Analyzing Customer Churn – Pseudo-Observations

Imagine for a moment that you’ve pulled together the mother of all churn data sets. You’ve got customer lifetime data, demographic data, and usage information. You know how many support tickets your customers have submitted, what those tickets were about, and whether they were happy with the customer service they received. You know what some of your customers had for breakfast this morning. OK, maybe not the breakfast thing. But it’s a lot of data.

Excited about your work, you pop all of this into a cox regression model, and the proportional hazards test blows up. Majorly. You take most of the variables out of the model, and you’re left with some analysis that doesn’t violate any key assumptions, but that also doesn’t tell you much of anything. What do you do?

Stuck Pooh

You, sir, are stuck! Or are you?

One of the easiest ways to tackle these challenges is to create “pseudo-observations” from your survival data. These pseudo-observations can be plugged into regular statistical models that don’t have a proportional hazards assumption. It’s a great way out of a tight spot.

What are pseudo-observations?

Pseudo-observations are computed values which show how each observation contributes to the value of some summary statistic across the entire data set. The summary statistic selected could be the value of the survival curve at a particular time (e.g., 365 days), the Restricted Mean Survival Time, or some other measure.

Pseudo-observations are computed using a “jackknife” procedure. The jackknife method calculates the value of a summary statistic for the entire data set. It then systematically re-computes the value over and over, leaving out one observation at a time. As it does so, it keeps track of information on how the value of that statistic changes when each observation is left out. That information then becomes the pseudo-observation for each value.

Since this process is based on various derivatives of Kaplan-Meier curves, right-censoring problems are taken care of during the pseudo-observation creation. This allows the pseudo-observations to be popped right into relatively vanilla statistical models.

As with many things we’ve discussed in this series, the math here isn’t hard. (See, for example, slides 15-19 of this presentation.) However, we won’t get into it here – it’s more important to see how to apply the methods to the business world.

Creating pseudo-observations

In R, pseudo-observations can be created using… wait for it… the “pseudo” package. Since we’ve covered Restricted Mean Survival Time (RMST) here in the past, we’ll go ahead and calculate pseudo-observations using RMST. The package is more diverse than this, though – it can calculate pseudos using the value of the survival curve, the cumulative incidence function, or years lost – if you’re into that sort of thing.

For the purposes of this post, we’ll again be using data on our fictional guitar tab subscription service, NetLixx. The data set is the same as the one we used for the cox regression post – it’s got survival data, along with gender, age, and whether or not the customer signed up using a coupon for one month of free service. You can download the data in CSV format here, or preview it below.

OK! Let’s create some pseudo-observations, using 365-day RMST!

That wasn’t bad, was it?
_____
== Prompt ==
From the article on pseudo-observations for customer churn, pull out word for word the passage that opens with the words containing "One of the easiest" and closes with "a tight spot.".

== Information shown ==
_____
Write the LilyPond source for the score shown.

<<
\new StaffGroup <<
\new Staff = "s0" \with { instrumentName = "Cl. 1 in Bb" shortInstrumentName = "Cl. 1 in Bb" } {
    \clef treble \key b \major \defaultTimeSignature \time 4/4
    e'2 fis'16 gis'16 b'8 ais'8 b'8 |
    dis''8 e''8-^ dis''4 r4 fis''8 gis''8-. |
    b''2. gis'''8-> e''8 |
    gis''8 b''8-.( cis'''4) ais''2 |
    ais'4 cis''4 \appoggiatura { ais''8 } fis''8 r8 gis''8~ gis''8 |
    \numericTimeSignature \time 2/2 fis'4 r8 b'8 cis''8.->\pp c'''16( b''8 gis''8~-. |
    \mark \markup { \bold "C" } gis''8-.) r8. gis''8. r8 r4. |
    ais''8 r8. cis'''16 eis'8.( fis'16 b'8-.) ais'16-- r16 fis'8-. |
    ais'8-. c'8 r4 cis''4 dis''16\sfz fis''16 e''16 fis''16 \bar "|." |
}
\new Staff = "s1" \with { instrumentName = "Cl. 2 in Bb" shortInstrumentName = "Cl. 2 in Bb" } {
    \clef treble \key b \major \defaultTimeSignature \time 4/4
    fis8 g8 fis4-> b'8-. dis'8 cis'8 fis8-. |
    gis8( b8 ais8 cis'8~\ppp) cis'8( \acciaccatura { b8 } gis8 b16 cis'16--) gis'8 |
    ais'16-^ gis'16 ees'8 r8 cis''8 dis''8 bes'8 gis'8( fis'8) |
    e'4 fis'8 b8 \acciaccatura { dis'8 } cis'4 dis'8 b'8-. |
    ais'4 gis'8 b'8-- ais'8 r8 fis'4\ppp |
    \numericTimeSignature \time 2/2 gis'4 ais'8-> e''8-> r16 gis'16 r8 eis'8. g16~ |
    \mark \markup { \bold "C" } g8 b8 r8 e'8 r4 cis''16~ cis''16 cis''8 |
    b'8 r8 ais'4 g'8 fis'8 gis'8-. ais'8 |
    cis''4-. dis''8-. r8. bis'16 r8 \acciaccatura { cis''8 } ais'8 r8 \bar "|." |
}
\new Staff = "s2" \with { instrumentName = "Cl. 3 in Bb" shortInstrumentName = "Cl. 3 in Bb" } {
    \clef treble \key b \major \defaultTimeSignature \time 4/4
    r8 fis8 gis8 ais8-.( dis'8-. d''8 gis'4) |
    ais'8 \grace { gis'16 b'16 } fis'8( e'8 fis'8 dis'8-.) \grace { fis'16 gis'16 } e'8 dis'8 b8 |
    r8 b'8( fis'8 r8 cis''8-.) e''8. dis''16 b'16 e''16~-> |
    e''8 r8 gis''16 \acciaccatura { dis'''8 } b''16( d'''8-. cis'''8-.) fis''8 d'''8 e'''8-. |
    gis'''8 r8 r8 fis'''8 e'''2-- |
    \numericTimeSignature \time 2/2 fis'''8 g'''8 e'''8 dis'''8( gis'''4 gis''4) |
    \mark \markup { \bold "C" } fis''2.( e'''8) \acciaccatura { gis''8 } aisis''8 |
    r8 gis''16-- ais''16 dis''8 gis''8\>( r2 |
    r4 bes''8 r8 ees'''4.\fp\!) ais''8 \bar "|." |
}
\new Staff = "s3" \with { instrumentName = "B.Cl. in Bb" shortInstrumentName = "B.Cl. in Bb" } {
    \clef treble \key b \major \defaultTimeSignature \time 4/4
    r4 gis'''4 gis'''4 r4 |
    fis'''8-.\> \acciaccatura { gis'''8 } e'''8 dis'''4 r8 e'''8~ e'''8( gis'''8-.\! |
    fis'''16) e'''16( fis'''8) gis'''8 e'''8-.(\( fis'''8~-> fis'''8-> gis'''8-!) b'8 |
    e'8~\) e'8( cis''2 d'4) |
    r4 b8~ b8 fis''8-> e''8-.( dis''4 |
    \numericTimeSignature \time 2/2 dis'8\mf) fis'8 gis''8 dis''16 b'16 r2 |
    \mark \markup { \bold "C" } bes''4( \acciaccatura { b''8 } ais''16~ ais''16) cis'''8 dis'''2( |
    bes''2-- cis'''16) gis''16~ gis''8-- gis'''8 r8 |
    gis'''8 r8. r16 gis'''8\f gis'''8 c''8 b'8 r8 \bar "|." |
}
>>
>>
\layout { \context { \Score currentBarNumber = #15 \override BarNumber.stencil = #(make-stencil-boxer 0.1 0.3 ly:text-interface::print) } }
_____
== Reply ==
One of the easiest ways to tackle these challenges is to create “pseudo-observations” from your survival data. These pseudo-observations can be plugged into regular statistical models that don’t have a proportional hazards assumption. It’s a great way out of a tight spot.